Henson v. Santander Consumer USA (16-349) asks whether a company that regularly attempts to collect debts it purchased after the debts had fallen into default is a "debt collector" subject to the Fair Debt Collection Practices Act.
BNSF Railway Co. v. Tyrrell (16-405) asks whether a state court may decline to follow the Supreme Court's decision in Daimler AGA v. Bauman, which held that the Due Process Clause forbids a state court from exercising general personal jurisdiction over a defendant that is not at home in the forum state, in a suit against an American defendant under the Federal Employers' Liability Act.
Perry v. Merit Systems Protection Board (16-399) asks whether a decision of the Merit Systems Protection Board disposing of a "mixed" case on jurisdictional grounds is subject to judicial review in the district court or in the U.S. Court of Appeals for the Federal Circuit.
Town of Chester v. Laroe Estates (16-605) asks whether intervenors participating in a lawsuit as of right under FRCP 24(a) must themselves have Article III standing, or whether Article III is satisfied so long as there is a valid case or controversy between the named parties.
Kokesh v. SEC (16-529) asks whether the five-year statute of limitations in the provision of the Securities Act governing penalties and forfeitures also applies to claims by the SEC seeking disgorgement of illegally obtained profits.

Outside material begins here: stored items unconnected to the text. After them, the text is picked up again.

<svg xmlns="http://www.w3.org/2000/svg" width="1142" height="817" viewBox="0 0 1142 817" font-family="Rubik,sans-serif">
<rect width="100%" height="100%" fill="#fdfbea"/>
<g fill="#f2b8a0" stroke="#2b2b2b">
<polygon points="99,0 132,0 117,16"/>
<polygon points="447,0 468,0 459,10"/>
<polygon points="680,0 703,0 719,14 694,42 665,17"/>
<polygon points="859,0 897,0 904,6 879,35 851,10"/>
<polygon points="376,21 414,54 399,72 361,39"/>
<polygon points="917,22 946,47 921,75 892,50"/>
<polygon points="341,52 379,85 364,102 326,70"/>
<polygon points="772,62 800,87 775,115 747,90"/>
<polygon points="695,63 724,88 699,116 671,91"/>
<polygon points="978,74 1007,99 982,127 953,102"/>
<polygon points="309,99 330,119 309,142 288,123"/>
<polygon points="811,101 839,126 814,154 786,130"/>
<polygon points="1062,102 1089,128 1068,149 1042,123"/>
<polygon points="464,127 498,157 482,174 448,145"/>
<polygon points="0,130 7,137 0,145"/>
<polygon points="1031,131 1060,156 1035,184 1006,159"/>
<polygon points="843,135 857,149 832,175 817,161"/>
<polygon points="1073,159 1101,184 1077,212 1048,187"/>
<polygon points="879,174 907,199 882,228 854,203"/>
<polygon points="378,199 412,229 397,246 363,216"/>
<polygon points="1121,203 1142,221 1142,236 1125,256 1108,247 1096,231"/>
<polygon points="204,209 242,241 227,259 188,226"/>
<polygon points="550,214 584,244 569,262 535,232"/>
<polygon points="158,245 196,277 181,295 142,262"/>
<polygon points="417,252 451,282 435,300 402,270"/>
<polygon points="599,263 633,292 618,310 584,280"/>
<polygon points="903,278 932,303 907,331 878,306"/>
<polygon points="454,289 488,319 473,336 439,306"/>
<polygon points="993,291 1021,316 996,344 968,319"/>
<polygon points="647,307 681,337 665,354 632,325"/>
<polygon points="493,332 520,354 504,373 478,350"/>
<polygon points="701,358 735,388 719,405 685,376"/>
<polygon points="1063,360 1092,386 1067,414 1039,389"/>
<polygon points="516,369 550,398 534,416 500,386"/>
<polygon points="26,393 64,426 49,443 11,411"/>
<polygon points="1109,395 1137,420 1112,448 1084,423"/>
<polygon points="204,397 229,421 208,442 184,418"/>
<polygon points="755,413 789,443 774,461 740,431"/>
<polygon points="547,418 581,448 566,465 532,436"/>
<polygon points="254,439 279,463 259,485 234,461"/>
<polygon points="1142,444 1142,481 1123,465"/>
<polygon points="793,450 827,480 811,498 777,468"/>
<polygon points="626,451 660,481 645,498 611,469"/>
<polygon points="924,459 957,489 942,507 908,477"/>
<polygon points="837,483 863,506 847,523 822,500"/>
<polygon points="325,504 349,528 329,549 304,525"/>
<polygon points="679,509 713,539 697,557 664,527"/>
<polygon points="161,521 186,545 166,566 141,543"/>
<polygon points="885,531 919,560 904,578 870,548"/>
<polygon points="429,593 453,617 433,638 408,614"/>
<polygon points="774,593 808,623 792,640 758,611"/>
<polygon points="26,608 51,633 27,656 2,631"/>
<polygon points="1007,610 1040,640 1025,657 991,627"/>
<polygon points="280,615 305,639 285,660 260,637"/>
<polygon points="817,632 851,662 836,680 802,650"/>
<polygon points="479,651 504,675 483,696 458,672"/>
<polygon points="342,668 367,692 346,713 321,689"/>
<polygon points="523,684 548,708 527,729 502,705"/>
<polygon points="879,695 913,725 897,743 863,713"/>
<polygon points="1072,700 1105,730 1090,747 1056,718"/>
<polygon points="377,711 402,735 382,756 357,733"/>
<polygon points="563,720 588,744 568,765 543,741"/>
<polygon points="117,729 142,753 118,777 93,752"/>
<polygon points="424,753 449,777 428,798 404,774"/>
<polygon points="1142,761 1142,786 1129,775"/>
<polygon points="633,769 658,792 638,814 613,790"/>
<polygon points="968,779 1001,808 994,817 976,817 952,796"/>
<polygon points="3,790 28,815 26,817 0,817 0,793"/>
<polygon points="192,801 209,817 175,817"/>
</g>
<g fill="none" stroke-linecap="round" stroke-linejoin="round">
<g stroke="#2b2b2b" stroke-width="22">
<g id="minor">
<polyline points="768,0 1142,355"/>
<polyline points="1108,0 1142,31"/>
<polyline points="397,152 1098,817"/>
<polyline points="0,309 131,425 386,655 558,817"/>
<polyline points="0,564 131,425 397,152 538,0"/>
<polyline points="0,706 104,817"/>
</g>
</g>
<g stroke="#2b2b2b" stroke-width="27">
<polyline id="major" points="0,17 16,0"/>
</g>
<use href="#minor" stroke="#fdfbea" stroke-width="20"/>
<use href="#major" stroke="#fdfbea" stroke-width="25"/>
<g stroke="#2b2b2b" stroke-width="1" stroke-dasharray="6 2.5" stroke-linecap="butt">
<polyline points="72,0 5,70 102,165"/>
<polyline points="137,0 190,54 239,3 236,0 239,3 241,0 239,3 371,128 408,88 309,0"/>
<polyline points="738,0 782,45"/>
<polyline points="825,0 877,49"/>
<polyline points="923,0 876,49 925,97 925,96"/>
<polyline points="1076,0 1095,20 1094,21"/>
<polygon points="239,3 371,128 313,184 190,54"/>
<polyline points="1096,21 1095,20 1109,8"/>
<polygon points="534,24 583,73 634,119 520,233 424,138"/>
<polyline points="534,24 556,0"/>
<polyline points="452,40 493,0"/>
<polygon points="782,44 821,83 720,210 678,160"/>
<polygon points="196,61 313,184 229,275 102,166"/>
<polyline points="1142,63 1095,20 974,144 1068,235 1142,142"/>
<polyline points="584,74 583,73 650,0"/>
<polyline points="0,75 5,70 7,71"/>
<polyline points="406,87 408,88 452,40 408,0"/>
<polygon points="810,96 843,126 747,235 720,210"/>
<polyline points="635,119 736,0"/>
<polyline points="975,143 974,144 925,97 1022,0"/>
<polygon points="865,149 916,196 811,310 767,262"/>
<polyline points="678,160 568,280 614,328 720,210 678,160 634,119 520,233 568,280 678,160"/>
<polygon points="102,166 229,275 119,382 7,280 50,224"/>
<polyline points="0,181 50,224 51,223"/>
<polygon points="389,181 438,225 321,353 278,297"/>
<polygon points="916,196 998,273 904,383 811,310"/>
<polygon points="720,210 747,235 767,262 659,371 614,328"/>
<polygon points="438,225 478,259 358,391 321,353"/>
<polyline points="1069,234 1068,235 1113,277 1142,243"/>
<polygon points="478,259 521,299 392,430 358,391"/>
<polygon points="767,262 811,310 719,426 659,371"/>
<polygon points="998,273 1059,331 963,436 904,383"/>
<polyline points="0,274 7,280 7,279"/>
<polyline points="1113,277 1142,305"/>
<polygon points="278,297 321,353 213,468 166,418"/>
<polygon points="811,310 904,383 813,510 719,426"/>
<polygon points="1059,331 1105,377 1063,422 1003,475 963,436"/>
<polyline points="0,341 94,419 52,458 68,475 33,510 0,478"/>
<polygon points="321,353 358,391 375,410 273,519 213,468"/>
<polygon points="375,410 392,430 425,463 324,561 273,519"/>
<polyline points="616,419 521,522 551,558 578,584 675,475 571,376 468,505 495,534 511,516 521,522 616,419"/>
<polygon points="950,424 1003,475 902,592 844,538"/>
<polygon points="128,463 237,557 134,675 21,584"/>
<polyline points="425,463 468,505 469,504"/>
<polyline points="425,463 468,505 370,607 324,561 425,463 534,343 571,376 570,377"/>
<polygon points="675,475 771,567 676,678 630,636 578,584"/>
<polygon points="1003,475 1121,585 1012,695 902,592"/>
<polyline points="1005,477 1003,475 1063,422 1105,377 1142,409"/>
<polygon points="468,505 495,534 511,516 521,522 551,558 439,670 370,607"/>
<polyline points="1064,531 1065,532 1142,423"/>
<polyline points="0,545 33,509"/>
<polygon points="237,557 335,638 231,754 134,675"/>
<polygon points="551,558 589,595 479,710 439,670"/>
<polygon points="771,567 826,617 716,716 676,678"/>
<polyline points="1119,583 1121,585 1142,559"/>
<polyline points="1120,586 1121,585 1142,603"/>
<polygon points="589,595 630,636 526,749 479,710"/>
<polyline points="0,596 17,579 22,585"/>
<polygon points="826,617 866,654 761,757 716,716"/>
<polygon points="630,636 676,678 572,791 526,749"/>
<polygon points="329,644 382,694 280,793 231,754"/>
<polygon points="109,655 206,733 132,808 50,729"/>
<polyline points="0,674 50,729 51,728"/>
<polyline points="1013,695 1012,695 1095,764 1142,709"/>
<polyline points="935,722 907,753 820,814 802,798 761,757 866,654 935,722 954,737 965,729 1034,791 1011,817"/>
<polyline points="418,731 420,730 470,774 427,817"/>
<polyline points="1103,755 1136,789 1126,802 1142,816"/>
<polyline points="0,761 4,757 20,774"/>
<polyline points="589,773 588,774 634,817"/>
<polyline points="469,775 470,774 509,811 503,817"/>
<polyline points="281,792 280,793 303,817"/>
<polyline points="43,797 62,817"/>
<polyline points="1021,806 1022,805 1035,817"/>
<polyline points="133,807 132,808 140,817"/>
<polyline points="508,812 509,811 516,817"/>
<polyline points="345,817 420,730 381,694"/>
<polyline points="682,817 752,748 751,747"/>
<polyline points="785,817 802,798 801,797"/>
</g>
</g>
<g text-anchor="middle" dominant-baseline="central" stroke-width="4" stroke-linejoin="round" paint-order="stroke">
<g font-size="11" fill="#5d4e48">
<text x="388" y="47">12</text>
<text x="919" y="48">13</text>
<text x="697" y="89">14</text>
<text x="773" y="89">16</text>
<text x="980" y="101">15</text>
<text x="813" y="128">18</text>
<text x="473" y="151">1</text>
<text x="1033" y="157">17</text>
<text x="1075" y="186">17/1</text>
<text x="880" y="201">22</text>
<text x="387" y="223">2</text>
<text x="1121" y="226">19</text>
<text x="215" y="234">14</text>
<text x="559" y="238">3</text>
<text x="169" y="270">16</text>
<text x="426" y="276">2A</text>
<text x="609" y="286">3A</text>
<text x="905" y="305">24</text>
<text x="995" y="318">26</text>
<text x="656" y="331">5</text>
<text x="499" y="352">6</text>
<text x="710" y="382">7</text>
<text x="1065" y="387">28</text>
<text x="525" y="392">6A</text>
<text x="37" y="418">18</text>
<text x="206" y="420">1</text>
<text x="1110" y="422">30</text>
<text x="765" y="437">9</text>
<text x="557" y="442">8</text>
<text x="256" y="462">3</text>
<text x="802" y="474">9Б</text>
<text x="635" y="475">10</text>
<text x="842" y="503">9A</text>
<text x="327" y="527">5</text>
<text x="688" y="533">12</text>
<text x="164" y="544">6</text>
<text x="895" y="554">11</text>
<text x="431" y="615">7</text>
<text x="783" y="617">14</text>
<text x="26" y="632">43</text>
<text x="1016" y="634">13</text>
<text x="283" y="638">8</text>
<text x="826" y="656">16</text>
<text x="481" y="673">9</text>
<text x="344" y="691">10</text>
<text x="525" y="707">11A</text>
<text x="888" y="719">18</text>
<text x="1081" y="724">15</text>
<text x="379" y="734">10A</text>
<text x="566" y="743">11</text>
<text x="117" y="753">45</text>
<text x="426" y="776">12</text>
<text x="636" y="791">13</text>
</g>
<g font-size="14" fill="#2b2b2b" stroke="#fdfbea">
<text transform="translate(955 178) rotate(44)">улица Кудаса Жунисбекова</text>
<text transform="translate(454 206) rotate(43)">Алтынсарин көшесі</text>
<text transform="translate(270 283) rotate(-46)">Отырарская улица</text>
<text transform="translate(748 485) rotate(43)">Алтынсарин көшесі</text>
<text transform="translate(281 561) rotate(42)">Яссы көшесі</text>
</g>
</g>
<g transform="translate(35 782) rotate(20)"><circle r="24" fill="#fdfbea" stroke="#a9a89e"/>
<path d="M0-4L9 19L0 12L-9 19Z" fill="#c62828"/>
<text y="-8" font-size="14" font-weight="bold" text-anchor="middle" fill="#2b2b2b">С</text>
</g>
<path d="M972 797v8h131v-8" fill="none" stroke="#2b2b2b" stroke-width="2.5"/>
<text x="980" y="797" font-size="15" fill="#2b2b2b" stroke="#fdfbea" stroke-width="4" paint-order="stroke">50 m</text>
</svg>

Weaver v. Massachusetts (16-240) is an ineffective-assistance-of-counsel case with potentially significant consequences. It asks whether a defendant who alleges ineffective assistance that results in structural error must show prejudice, or whether prejudice is presumed in such cases.
Maslenjak v. United States (16-309) asks whether a naturalized U.S. citizen can be stripped of her citizenship in a criminal proceeding based on an immaterial false statement.
McWilliams v. Dunn (16-5294) asks whether the Court's 1986 ruling in Ake v. Oklahoma that an indigent criminal defendant is entitled to meaningful expert assistance for the "evaluation, preparation, and presentation of the defense" clearly established that such an expert must be independent of the prosecution.
Davila v. Davis (16-6219) asks (1) whether the ineffectiveness of state habeas counsel can overcome the procedural default of a substantial ineffective assistance of appellate counsel claim, and (2) whether Texas's "second punishment special issues," which are necessary findings for a sentence of death, must be decided by the jury beyond a reasonable doubt.
That should just about complete the docket for OT16, with 78 cases (including those already decided). We look forward to discussing each of them with you as the Term continues!